(Items from a data collection)
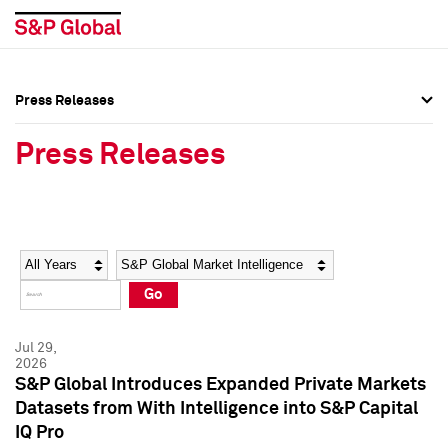
Press Releases
Press Overview
Press Overview
Press Releases
Press Releases
Press Releases
Media Contacts
Media Contacts
Year
Category
Keywords
Social Media Directory
Social Media Directory
Go
Press Kit
Press Kit
Jul 29,
2026
S&P Global Introduces Expanded Private Markets
Datasets from With Intelligence into S&P Capital
IQ Pro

-- Problem to solve --
Print the text lines of every item above word for word, leaving out the pictures.

-- Reply --
Press Releases
Press Overview
Press Overview
Press Releases
Press Releases
Press Releases
Media Contacts
Media Contacts
Year
Category
Keywords
Social Media Directory
Social Media Directory
Go
Press Kit
Press Kit
Jul 29,
2026
S&P Global Introduces Expanded Private Markets
Datasets from With Intelligence into S&P Capital
IQ Pro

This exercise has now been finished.